Dataset entries
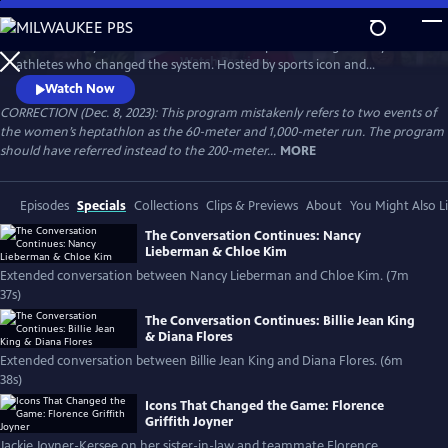
Skip
to
Celebrate 50 years of female excellence in sports through the eyes of
Main
Watch
Preview
athletes who changed the system. Hosted by sports icon and
Content
champion of equality Billie Jean King, the film weaves together eight
Watch Now
athletes’ discussions of how their own struggles and achievements
CORRECTION (Dec. 8, 2023): This program mistakenly refers to two events of
shaped women’s sports. Features Naomi Osaka, Jackie Joyner-Kersee,
the women’s heptathlon as the 60-meter and 1,000-meter run. The program
Chloe Kim, Nancy Lieberman, Suni Lee, Julie Foudy and Diana Flores.
should have referred instead to the 200-meter...
MORE
Episodes
Specials
Collections
Clips & Previews
About
You Might Also L
The Conversation Continues: Nancy
Lieberman & Chloe Kim
Extended conversation between Nancy Lieberman and Chloe Kim. (7m
37s)
The Conversation Continues: Billie Jean King
& Diana Flores
Extended conversation between Billie Jean King and Diana Flores. (6m
38s)
Icons That Changed the Game: Florence
Griffith Joyner
Jackie Joyner-Kersee on her sister-in-law and teammate Florence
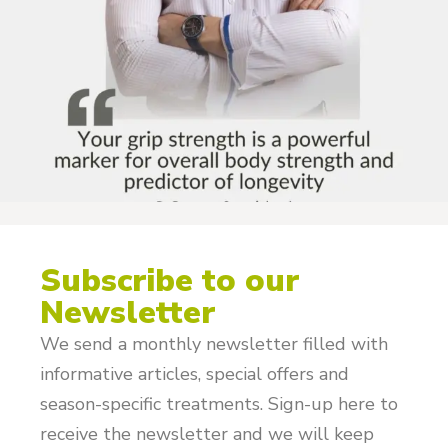
Subscribe to our
Newsletter
We send a monthly newsletter filled with
informative articles, special offers and
season-specific treatments. Sign-up here to
receive the newsletter and we will keep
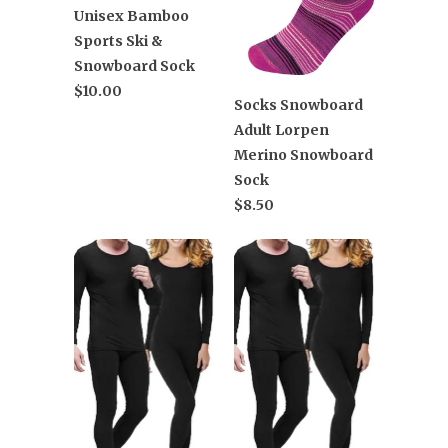
Unisex Bamboo
Sports Ski &
Snowboard Sock
$10.00
Socks Snowboard
Adult Lorpen
Merino Snowboard
Sock
$8.50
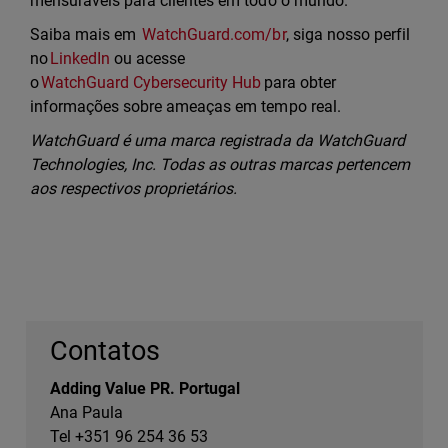
mensuráveis para clientes em todo o mundo.
Saiba mais em
WatchGuard.com/br
, siga nosso perfil
no
LinkedIn
ou acesse
o
WatchGuard Cybersecurity Hub
para obter
informações sobre ameaças em tempo real.
WatchGuard é uma marca registrada da WatchGuard
Technologies, Inc. Todas as outras marcas pertencem
aos respectivos proprietários.
Contatos
Adding Value PR. Portugal
Ana Paula
Tel +351 96 254 36 53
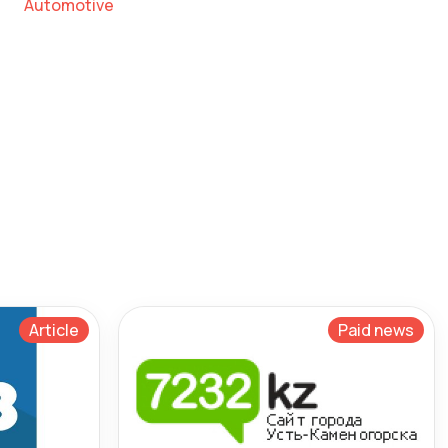
Automotive
Article
Paid news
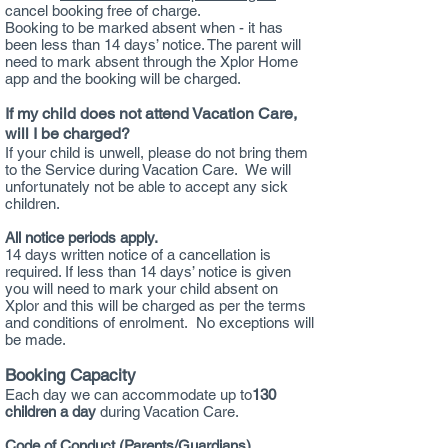
cancel booking free of charge.
Booking to be marked absent when - it has
been less than 14 days’ notice. The parent will
need to mark absent through the Xplor Home
app and the booking will be charged.
If my child does not attend Vacation Care,
will I be charged?
If your child is unwell, please do not bring them
to the Service during Vacation Care. We will
unfortunately not be able to accept any sick
children.
All notice periods apply.
14 days written notice of a cancellation is
required. If less than 14 days’ notice is given
you will need to mark your child absent on
Xplor and this will be charged as per the terms
and conditions of enrolment. No exceptions will
be made.
Booking Capacity
Each day we can accommodate up to
13
0
children a day
during Vacation Care.
Code of Conduct (Parents/Guardians)​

Required action: Type the entries above out again exactly, with no pictures.

Output for this exercise:
Skip
to
Celebrate 50 years of female excellence in sports through the eyes of
Main
Watch
Preview
athletes who changed the system. Hosted by sports icon and
Content
champion of equality Billie Jean King, the film weaves together eight
Watch Now
athletes’ discussions of how their own struggles and achievements
CORRECTION (Dec. 8, 2023): This program mistakenly refers to two events of
shaped women’s sports. Features Naomi Osaka, Jackie Joyner-Kersee,
the women’s heptathlon as the 60-meter and 1,000-meter run. The program
Chloe Kim, Nancy Lieberman, Suni Lee, Julie Foudy and Diana Flores.
should have referred instead to the 200-meter...
MORE
Episodes
Specials
Collections
Clips & Previews
About
You Might Also L
The Conversation Continues: Nancy
Lieberman & Chloe Kim
Extended conversation between Nancy Lieberman and Chloe Kim. (7m
37s)
The Conversation Continues: Billie Jean King
& Diana Flores
Extended conversation between Billie Jean King and Diana Flores. (6m
38s)
Icons That Changed the Game: Florence
Griffith Joyner
Jackie Joyner-Kersee on her sister-in-law and teammate Florence
Subscribe to our
Newsletter
We send a monthly newsletter filled with
informative articles, special offers and
season-specific treatments. Sign-up here to
receive the newsletter and we will keep
Unisex Bamboo
Sports Ski &
Snowboard Sock
$10.00
Socks Snowboard
Adult Lorpen
Merino Snowboard
Sock
$8.50
mensuráveis para clientes em todo o mundo.
Saiba mais em
WatchGuard.com/br
, siga nosso perfil
no
LinkedIn
ou acesse
o
WatchGuard Cybersecurity Hub
para obter
informações sobre ameaças em tempo real.
WatchGuard é uma marca registrada da WatchGuard
Technologies, Inc. Todas as outras marcas pertencem
aos respectivos proprietários.
Contatos
Adding Value PR. Portugal
Ana Paula
Tel +351 96 254 36 53
Automotive
Article
Paid news
cancel booking free of charge.
Booking to be marked absent when - it has
been less than 14 days’ notice. The parent will
need to mark absent through the Xplor Home
app and the booking will be charged.
If my child does not attend Vacation Care,
will I be charged?
If your child is unwell, please do not bring them
to the Service during Vacation Care. We will
unfortunately not be able to accept any sick
children.
All notice periods apply.
14 days written notice of a cancellation is
required. If less than 14 days’ notice is given
you will need to mark your child absent on
Xplor and this will be charged as per the terms
and conditions of enrolment. No exceptions will
be made.
Booking Capacity
Each day we can accommodate up to
13
0
children a day
during Vacation Care.
Code of Conduct (Parents/Guardians)​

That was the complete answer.